■ PROBLEM TO WORK ON
Among the entries below, only the lines starting at the one with "List each element's type and" and ending at the one with "Document page, 1275x1650 pixels.", both included, are to be printed exactly.

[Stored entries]
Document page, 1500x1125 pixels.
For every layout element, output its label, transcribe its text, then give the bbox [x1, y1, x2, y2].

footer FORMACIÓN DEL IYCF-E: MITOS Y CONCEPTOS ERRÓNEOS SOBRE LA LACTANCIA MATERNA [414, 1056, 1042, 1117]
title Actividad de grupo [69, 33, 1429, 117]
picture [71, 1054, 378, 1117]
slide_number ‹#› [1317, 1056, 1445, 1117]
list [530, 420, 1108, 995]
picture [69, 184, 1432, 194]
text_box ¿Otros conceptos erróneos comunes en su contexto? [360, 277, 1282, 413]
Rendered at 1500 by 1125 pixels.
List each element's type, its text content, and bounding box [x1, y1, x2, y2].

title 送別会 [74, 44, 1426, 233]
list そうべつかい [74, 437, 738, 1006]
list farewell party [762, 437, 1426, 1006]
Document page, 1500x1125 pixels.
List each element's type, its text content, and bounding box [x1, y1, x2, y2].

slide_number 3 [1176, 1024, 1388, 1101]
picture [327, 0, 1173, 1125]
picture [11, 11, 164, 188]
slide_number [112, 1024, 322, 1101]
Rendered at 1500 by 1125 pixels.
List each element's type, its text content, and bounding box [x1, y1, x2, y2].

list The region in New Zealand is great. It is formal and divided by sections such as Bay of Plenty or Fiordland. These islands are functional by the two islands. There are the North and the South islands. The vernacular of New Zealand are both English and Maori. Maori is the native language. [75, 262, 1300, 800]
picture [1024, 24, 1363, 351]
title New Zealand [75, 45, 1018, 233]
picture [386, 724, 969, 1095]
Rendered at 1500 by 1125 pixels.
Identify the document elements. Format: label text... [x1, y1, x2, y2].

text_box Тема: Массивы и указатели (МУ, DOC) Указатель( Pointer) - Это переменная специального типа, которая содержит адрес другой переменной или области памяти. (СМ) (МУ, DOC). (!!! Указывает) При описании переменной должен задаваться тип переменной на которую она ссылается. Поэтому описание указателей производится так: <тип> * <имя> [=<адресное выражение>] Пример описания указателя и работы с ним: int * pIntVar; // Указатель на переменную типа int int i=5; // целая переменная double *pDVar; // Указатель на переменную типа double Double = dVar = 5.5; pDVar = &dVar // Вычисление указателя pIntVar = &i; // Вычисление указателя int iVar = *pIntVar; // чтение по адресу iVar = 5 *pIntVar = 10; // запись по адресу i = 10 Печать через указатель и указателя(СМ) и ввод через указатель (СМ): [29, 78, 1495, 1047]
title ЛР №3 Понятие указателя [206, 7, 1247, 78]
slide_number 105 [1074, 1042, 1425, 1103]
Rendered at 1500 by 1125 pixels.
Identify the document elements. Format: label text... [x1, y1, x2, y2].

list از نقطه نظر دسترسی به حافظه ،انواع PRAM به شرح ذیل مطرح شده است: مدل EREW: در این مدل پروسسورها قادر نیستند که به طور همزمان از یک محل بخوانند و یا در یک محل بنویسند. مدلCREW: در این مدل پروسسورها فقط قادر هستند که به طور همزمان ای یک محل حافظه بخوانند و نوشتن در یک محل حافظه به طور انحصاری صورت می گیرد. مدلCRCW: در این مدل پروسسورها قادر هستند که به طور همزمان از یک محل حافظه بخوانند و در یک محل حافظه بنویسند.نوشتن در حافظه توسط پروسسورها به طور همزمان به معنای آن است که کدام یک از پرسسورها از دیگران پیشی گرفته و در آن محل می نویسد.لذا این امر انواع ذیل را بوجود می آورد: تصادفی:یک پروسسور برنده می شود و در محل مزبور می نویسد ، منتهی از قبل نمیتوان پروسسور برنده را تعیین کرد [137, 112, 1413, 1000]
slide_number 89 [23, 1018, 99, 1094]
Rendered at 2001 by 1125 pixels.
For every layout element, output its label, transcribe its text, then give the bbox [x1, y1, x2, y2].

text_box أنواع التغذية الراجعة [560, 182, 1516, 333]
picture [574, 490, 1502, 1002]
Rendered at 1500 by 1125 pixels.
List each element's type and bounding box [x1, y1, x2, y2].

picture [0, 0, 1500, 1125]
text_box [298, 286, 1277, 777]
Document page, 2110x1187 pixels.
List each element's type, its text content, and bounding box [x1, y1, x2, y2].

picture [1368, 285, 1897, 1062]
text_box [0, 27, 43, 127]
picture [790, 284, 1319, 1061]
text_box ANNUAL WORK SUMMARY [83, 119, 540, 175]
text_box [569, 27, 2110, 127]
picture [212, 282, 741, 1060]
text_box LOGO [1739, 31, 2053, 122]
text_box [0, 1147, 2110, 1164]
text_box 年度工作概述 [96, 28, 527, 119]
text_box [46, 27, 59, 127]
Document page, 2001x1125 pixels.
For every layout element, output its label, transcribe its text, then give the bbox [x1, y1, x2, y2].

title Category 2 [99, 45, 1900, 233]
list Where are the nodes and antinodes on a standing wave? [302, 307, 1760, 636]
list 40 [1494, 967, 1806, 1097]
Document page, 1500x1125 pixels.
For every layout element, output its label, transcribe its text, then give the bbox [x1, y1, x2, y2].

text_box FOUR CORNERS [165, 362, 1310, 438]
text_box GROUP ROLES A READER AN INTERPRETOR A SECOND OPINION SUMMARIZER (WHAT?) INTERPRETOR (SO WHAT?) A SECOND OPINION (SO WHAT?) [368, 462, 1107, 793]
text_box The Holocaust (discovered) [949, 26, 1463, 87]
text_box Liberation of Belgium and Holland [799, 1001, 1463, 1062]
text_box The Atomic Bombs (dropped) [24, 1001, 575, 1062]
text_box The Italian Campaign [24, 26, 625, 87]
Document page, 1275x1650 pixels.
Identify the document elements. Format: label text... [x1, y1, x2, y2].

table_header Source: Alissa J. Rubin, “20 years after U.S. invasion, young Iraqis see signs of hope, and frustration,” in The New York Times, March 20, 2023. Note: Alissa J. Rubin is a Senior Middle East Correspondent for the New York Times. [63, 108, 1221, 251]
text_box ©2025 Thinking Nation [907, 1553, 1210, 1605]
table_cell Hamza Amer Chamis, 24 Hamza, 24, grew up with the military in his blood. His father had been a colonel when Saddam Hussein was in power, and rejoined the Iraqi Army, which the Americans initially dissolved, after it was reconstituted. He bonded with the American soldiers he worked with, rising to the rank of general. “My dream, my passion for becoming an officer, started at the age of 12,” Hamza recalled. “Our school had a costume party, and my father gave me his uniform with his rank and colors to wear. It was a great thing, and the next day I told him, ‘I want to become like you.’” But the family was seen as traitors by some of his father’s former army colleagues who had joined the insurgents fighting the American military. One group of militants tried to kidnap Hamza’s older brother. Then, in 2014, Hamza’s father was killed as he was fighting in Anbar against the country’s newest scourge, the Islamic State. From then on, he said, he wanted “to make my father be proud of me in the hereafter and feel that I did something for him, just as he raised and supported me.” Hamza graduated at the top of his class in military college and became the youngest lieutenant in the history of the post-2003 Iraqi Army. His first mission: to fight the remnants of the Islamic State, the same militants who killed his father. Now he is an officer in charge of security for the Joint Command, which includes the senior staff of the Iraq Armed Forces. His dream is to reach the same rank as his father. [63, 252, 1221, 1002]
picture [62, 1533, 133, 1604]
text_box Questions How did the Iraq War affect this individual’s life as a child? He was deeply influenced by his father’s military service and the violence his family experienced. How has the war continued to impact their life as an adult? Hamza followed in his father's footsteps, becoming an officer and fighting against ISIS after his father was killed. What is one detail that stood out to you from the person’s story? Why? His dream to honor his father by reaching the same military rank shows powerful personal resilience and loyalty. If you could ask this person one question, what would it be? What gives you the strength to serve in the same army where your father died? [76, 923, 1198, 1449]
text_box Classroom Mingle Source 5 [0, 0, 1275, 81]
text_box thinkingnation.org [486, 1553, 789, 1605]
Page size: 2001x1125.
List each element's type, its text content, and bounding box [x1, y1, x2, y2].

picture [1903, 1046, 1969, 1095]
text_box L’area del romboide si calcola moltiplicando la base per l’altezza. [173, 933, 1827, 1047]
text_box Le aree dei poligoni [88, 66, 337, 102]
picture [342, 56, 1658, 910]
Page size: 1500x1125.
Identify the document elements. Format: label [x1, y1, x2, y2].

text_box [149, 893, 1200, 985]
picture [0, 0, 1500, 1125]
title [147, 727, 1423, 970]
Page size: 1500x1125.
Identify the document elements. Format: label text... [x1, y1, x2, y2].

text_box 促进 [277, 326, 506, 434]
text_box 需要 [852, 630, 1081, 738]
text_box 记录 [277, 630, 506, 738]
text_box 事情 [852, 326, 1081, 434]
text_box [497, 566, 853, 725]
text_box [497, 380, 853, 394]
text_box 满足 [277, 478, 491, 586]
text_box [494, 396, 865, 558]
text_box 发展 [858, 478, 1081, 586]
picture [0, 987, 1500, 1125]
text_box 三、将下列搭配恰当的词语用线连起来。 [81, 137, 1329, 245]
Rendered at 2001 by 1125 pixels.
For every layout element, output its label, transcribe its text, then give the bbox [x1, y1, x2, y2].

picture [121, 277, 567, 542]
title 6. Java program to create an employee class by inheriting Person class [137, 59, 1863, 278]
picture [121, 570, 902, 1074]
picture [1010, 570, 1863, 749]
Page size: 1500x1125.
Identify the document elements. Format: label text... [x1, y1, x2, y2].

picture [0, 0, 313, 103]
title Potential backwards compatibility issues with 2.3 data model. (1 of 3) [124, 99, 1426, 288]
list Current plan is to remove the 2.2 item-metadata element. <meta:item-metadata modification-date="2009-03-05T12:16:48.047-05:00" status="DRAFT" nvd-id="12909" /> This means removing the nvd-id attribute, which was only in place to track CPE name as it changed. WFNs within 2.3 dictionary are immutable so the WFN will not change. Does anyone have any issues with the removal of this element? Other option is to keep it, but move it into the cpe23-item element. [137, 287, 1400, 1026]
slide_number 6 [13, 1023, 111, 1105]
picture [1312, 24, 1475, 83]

■ YOUR SOLUTION
List each element's type and bounding box [x1, y1, x2, y2].

picture [0, 0, 1500, 1125]
text_box [298, 286, 1277, 777]
Document page, 2110x1187 pixels.
List each element's type, its text content, and bounding box [x1, y1, x2, y2].

picture [1368, 285, 1897, 1062]
text_box [0, 27, 43, 127]
picture [790, 284, 1319, 1061]
text_box ANNUAL WORK SUMMARY [83, 119, 540, 175]
text_box [569, 27, 2110, 127]
picture [212, 282, 741, 1060]
text_box LOGO [1739, 31, 2053, 122]
text_box [0, 1147, 2110, 1164]
text_box 年度工作概述 [96, 28, 527, 119]
text_box [46, 27, 59, 127]
Document page, 2001x1125 pixels.
For every layout element, output its label, transcribe its text, then give the bbox [x1, y1, x2, y2].

title Category 2 [99, 45, 1900, 233]
list Where are the nodes and antinodes on a standing wave? [302, 307, 1760, 636]
list 40 [1494, 967, 1806, 1097]
Document page, 1500x1125 pixels.
For every layout element, output its label, transcribe its text, then give the bbox [x1, y1, x2, y2].

text_box FOUR CORNERS [165, 362, 1310, 438]
text_box GROUP ROLES A READER AN INTERPRETOR A SECOND OPINION SUMMARIZER (WHAT?) INTERPRETOR (SO WHAT?) A SECOND OPINION (SO WHAT?) [368, 462, 1107, 793]
text_box The Holocaust (discovered) [949, 26, 1463, 87]
text_box Liberation of Belgium and Holland [799, 1001, 1463, 1062]
text_box The Atomic Bombs (dropped) [24, 1001, 575, 1062]
text_box The Italian Campaign [24, 26, 625, 87]
Document page, 1275x1650 pixels.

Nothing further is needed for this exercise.